Im November 2024 ist im Auftrag von Amnesty Schweiz eine Studie veröffentlicht worden, die queerfeindliche Gewalt und Diskriminierung sowie die Wahrnehmung der queeren Gemeinschaft in der Schweizer Bevölkerung beleuchtet.
Fazit aus der Befragung: Die Bevölkerung hegt mehrheitlich Sympathien und zeigt sich tolerant. Zugleich beobachten queere Personen aber eine Zunahme von Vorurteilen, Intoleranz und Gewalt aufgrund politischer Stimmungsmache, die sich insbesondere gegen trans und intergeschlechtliche Menschen richtet.
Zudem herrscht zwischen theoretischer Zustimmung zu Werten und praktischer Akzeptanz im Alltag eine gewisse Diskrepanz und Widersprüchlichkeit. So betrachten viele das Ausleben der eigenen Sexualität klar als Grundrecht, die Hälfte der Bevölkerung stört sich aber gleichzeitig daran, wenn sich zwei Männer auf offener Strasse küssen.

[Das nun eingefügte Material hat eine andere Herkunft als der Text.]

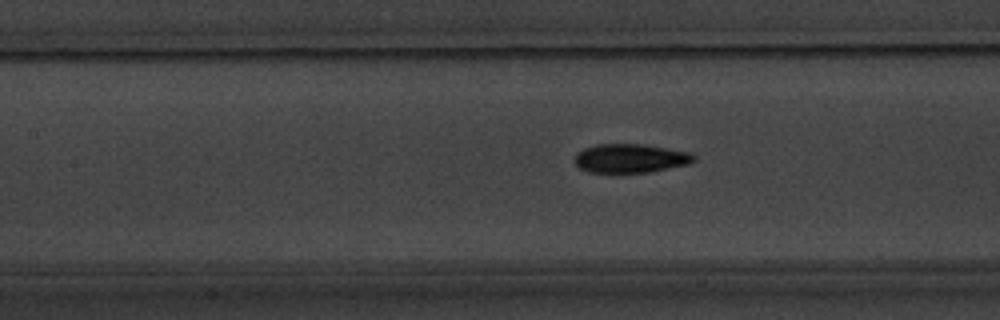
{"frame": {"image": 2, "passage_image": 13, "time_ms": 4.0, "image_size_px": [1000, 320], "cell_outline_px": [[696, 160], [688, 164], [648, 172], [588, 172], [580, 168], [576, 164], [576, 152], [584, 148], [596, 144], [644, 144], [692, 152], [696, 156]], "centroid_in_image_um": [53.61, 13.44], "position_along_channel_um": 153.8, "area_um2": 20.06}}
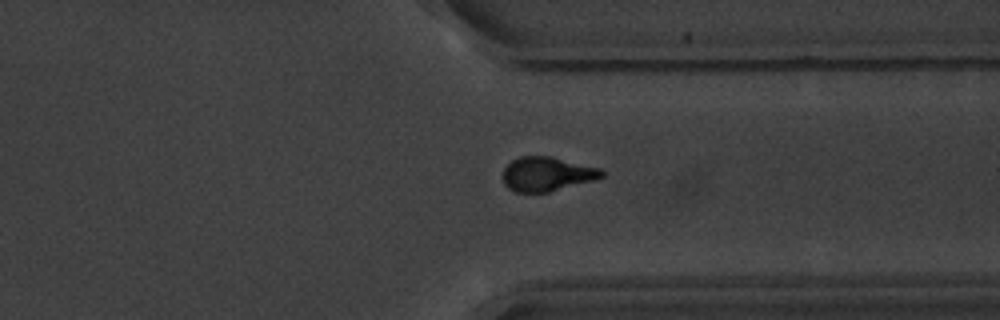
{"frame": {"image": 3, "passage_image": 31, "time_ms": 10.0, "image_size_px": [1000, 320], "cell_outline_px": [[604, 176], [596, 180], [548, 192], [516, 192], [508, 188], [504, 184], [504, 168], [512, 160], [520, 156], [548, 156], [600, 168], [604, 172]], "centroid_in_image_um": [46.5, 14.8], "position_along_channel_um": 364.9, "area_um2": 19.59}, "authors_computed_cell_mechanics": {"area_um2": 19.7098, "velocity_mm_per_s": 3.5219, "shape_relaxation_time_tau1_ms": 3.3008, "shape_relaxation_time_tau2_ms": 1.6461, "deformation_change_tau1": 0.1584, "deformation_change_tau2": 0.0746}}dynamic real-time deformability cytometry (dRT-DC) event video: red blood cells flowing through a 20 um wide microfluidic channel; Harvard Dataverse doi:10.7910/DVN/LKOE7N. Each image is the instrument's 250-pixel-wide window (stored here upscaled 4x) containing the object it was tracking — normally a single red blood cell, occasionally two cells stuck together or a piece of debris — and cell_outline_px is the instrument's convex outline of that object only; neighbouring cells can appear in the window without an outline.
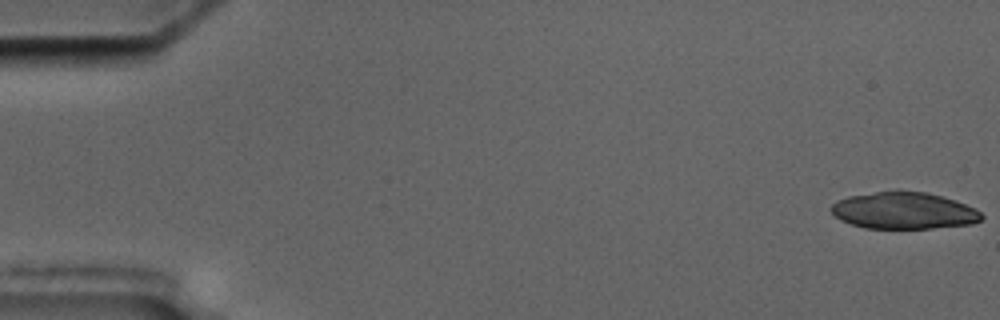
{"species": "common noctule bat (a hibernating species)", "species_latin": "Nyctalus noctula", "temperature_condition": "cold", "stored_images_in_passage": 6, "segment_of_instrument_passage": [1, 2], "camera_frame_rate_fps": 3000, "um_per_image_px": 0.085, "animal": {"sex": "male", "body_mass_g": 17.5, "forearm_length_mm": 52.3}, "frame": {"image": 1, "passage_image": 1, "time_ms": 0.0, "image_size_px": [1000, 320], "cell_outline_px": [[984, 216], [980, 220], [972, 224], [932, 228], [864, 228], [840, 220], [828, 208], [836, 200], [848, 196], [896, 188], [928, 192], [976, 208]], "centroid_in_image_um": [76.78, 17.87], "position_along_channel_um": 8.2, "area_um2": 32.77}}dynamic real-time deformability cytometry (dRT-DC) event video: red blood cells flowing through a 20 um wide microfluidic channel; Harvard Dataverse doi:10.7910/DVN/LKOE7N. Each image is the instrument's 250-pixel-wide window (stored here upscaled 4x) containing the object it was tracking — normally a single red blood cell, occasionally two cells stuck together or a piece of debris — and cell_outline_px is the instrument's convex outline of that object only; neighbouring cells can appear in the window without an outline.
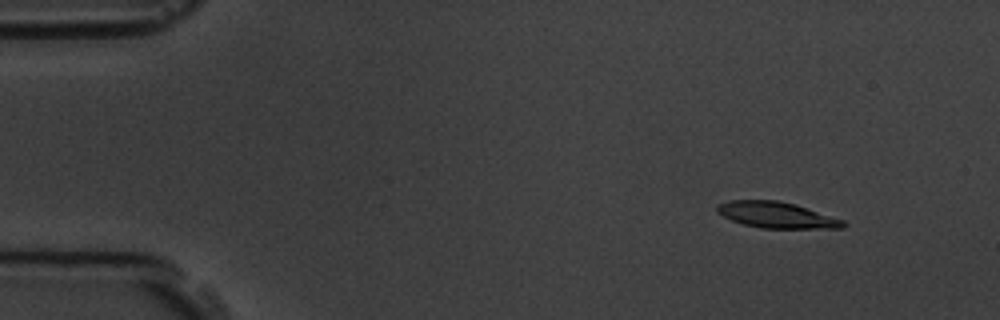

Spannend: Auf die Frage, ob queere Personen im Verhältnis zum Rest der Bevölkerung zu viel Beachtung erhalten würden, antworteten:
- 12 Prozent der Befragten mit «absolut nicht einverstanden»
- 21 Prozent mit «eher nicht einverstanden»
- 31 Prozent mit eher einverstanden»
- 29 Prozent «sehr einverstanden»
Dass die Tamedia-Zeitungen (Tages-Anzeiger) in ihrer Berichterstattung ausgerechnet vor allem über diesen Punkt berichtete – Überschrift: «Mehrheit der Schweizer Bevölkerung sieht zu viel Beachtung für Queere» – ist eigentlich nicht verwunderlich. Die Erkenntnis, dass für queere Personen aber Vorsicht im Alltag oft notwendig ist, um Diskriminierungen oder Anfeindungen zu vermeiden, bleibt aber unerwähnt.
Jede dritte Person hat Gewalt erlebt
Ein erheblicher Teil der befragten Personen in der queeren Gemeinschaft hat regelmässig Erfahrungen mit Diskriminierung gemacht. Beleidigungen, Bedrohungen und unangemessenes Anstarren sind für viele mehr oder weniger alltäglich.
«Schockierend ist, dass etwa jede dritte Person in den letzten fünf Jahren körperliche oder sexuelle Übergriffe erlebt hat – die meisten dieser Vorfälle werden jedoch nie gemeldet, die Dunkelziffer ist hoch». Marc Schmid, Queeramnesty.
Zwar habe die zunehmende öffentliche Sichtbarkeit von queeren Personen sowie Fortschritte in Recht und Gesetz dazu beigetragen, Vorurteile, Intoleranz und Gewalt zu reduzieren. Die politische Agitation gegen trans und intergeschlechtliche Personen mache diese Fortschritte aber teilweise zunichte. Gerade männliche, ältere, politisch rechtsstehende Personen und Menschen, die religiös sind, neigten dazu, sich weniger mit den Anliegen und Herausforderungen von queeren Menschen auseinanderzusetzen und ablehnende Haltungen zu zeigen.
Bleiben wir «woke» – wachsam gegenüber Ungerechtigkeiten und Diskriminierung
Auch in der Schweiz – nicht nur im Ausland – versuchen politische Akteure, religiöse Führer und Personen des öffentlichen Lebens, trans Personen zu instrumentalisieren, um ihre antidemokratische politische Agenda durchzusetzen. Dabei werden traditionelle Familienbilder und Geschlechterrollen propagiert und die Existenz von trans und nicht-binären Personen mit dem Hinweis abgetan, es gebe nur zwei unveränderbare Geschlechter. Gegen diesen auf uns zurollende Backlash müssen wir uns als geeinigte LGBTIQ+ Community wehren, denn er trifft schlussendlich auch die Menschen, die sich mit den Buchstaben L, G und B in unsere Community einordnen.